- Na intimidade, Domitila era chamada de “Titília” por Dom Pedro.

- Quando ele a conheceu, em 1822, ela já estava separada do marido, o alferes Felício Pinto Coelho de Mendonça, com quem teve três filhos.
- Felício a acusara de adultério e tentara matá-la com duas facadas. Embora o Código Criminal do Império considerasse crime a manutenção de “mulher teúda e manteúda”, Pedro nunca teve problemas com seus romances.

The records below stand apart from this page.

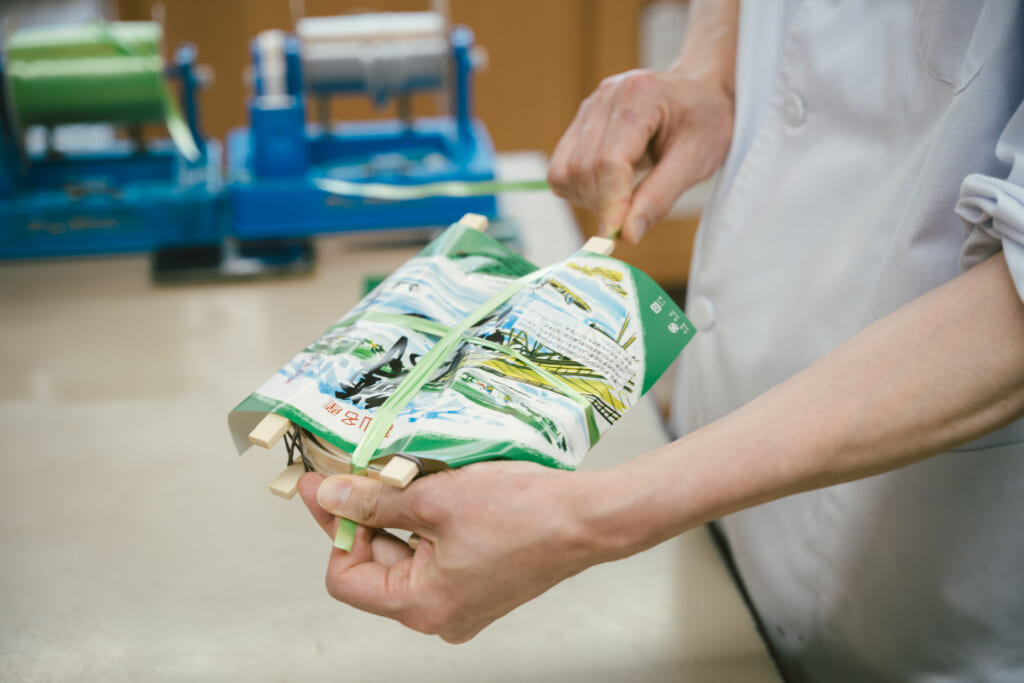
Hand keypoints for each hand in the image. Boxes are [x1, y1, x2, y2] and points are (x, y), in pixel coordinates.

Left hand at [298, 462, 607, 642]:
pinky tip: (432, 486)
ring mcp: (463, 601)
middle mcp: (439, 615)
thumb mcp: (436, 498)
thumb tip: (330, 496)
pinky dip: (428, 522)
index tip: (328, 488)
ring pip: (408, 555)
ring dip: (398, 514)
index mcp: (421, 606)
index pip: (346, 578)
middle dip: (366, 515)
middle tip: (359, 469)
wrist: (589, 518)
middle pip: (377, 565)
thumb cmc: (524, 512)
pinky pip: (437, 554)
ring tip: (401, 471)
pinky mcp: (481, 583)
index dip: (334, 529)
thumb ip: (376, 500)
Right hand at [547, 68, 733, 242]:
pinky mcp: (580, 122)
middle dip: (601, 205)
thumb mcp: (696, 160)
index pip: (609, 161)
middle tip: (628, 223)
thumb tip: (627, 236)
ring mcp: (589, 107)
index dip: (610, 204)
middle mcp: (606, 97)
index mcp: (640, 96)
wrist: (702, 93)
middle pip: (583, 168)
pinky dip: (579, 190)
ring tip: (622, 203)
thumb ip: (660, 197)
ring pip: (565, 170)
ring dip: (587, 200)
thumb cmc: (706, 122)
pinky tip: (609, 190)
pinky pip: (562, 167)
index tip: (614, 238)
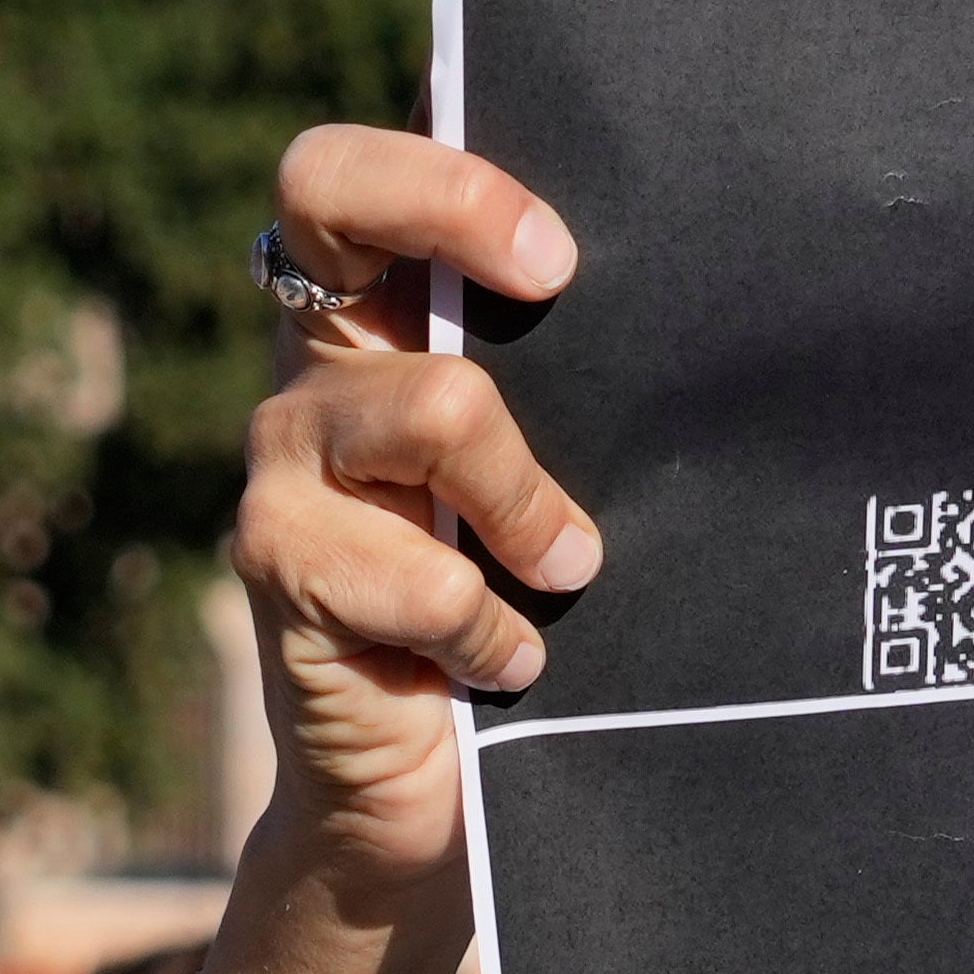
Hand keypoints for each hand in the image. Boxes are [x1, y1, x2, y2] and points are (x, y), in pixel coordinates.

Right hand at [239, 127, 604, 897]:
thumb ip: (569, 382)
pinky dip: (496, 632)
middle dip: (459, 209)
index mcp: (376, 320)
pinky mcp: (276, 568)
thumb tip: (698, 278)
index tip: (562, 252)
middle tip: (559, 282)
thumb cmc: (523, 613)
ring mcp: (282, 463)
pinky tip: (508, 664)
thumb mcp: (554, 474)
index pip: (349, 171)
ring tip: (570, 571)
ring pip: (439, 402)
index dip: (446, 172)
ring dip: (533, 504)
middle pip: (323, 186)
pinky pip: (426, 573)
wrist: (427, 802)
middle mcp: (312, 367)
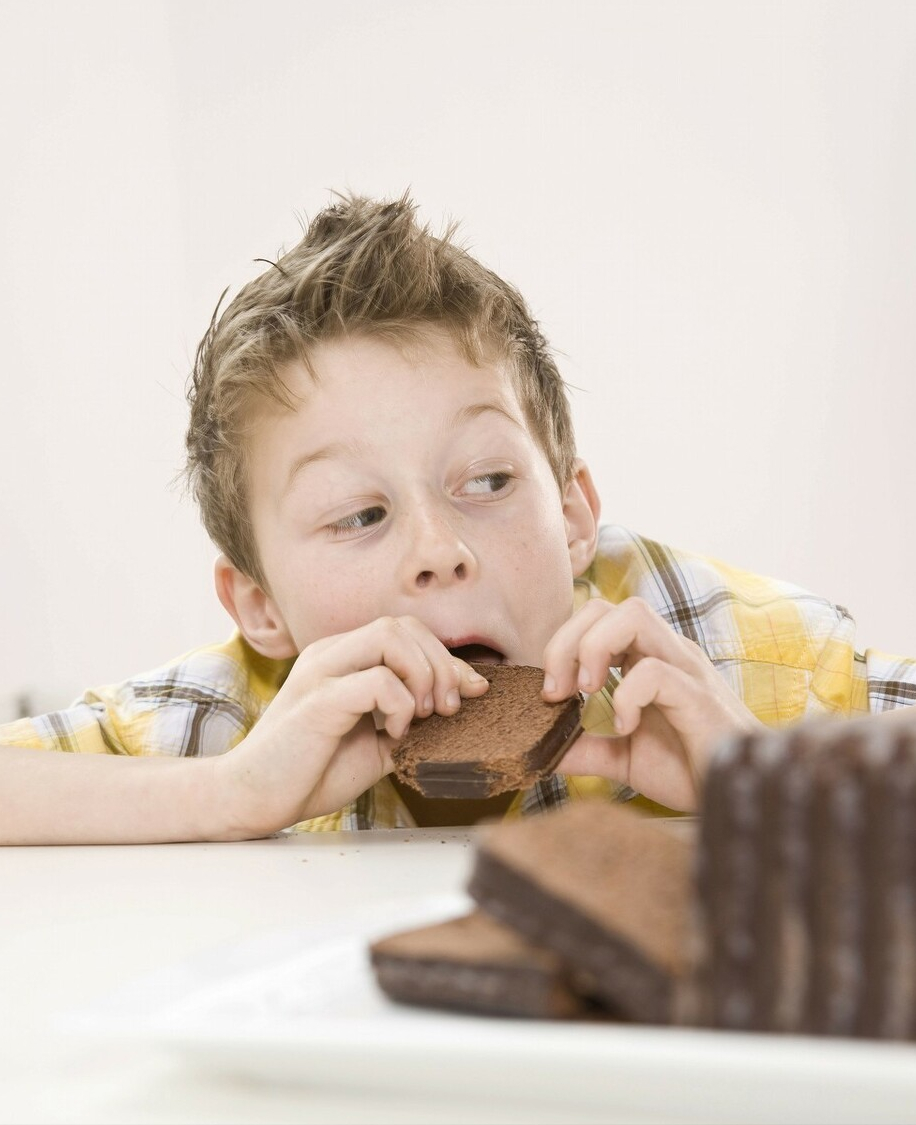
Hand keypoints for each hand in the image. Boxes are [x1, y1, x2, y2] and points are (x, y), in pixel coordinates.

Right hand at [215, 616, 488, 836]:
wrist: (255, 799)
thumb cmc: (313, 770)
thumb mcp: (376, 741)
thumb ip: (409, 719)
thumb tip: (461, 706)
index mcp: (342, 657)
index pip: (406, 630)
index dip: (446, 657)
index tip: (472, 692)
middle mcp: (330, 653)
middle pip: (402, 625)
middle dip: (441, 663)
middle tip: (449, 709)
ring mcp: (321, 672)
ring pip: (391, 636)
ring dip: (424, 675)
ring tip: (425, 716)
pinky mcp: (317, 700)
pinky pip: (377, 680)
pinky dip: (401, 704)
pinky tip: (395, 733)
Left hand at [541, 596, 764, 810]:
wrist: (736, 795)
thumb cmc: (686, 768)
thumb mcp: (619, 758)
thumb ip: (581, 747)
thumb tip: (535, 747)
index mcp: (645, 658)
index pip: (596, 616)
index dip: (562, 643)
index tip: (549, 692)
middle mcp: (666, 652)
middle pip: (608, 605)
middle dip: (567, 640)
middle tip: (557, 690)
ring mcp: (685, 669)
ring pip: (634, 615)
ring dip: (594, 649)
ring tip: (586, 693)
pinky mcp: (699, 696)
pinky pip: (655, 671)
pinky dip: (627, 695)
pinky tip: (624, 727)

- Domitila de Castro recebeu o título de Marquesa de Santos numa provocação a José Bonifácio, que pertencia a uma família santista. Bonifácio se tornara inimigo político do imperador e o mais ferrenho adversário de Domitila.
- Foram sete anos de uma paixão que incendiou a corte no Brasil – dois deles passados no Palacete de São Cristóvão, no centro do Rio.
- O casarão, presente do imperador em 1827, ficava próximo da antiga casa de dom Pedro, hoje o Museu Nacional no Rio de Janeiro.
- De seus aposentos, Pedro I podia ver a casa. Ciumento, ele tentava controlar a vida de sua amada. Numa carta, reclamou que não gostava de ver luz acesa no quarto dela até tarde da noite.
- D. Pedro assinava suas cartas de amor para ela como “O Demonão”, “Fogo”, “Foguinho” ou simplesmente “Imperador”.
- Quando Dom Pedro I assumiu o romance com a Marquesa, a imperatriz Leopoldina tentou entrar para um convento. E ainda sofreu muitas humilhações. Domitila foi nomeada sua primeira-dama, ficando obrigada a conviver com a rival sob o mesmo teto do Palácio de São Cristóvão. Deprimida e angustiada, Leopoldina ficou grávida pela nona vez e acabou abortando. Alguns historiadores sustentam que o incidente ocorreu em razão de um pontapé na barriga, dado por Pedro I, após uma violenta discussão provocada pela recusa da esposa em comparecer a uma cerimônia.
- Quando Leopoldina morreu, aos 29 anos, em 11 de dezembro de 1826, Pedro tentou provar que a Marquesa tinha sangue azul para se casar com ela, mas não conseguiu. O caso deles teve repercussão internacional. Não foram fáceis as negociações de um novo casamento para ele. Em 1829, uma das condições impostas para sua união com a jovem Amélia de Leuchtenberg, princesa da Baviera, foi despachar Domitila da corte, o que acabou acontecendo. De volta a São Paulo, a Marquesa de Santos casou, em 1842, com o brigadeiro Rafael Tobias de Aguiar, um dos homens mais ricos de São Paulo. Antes disso, porém, viveu com ele em concubinato por vários anos, dando-lhe seis filhos.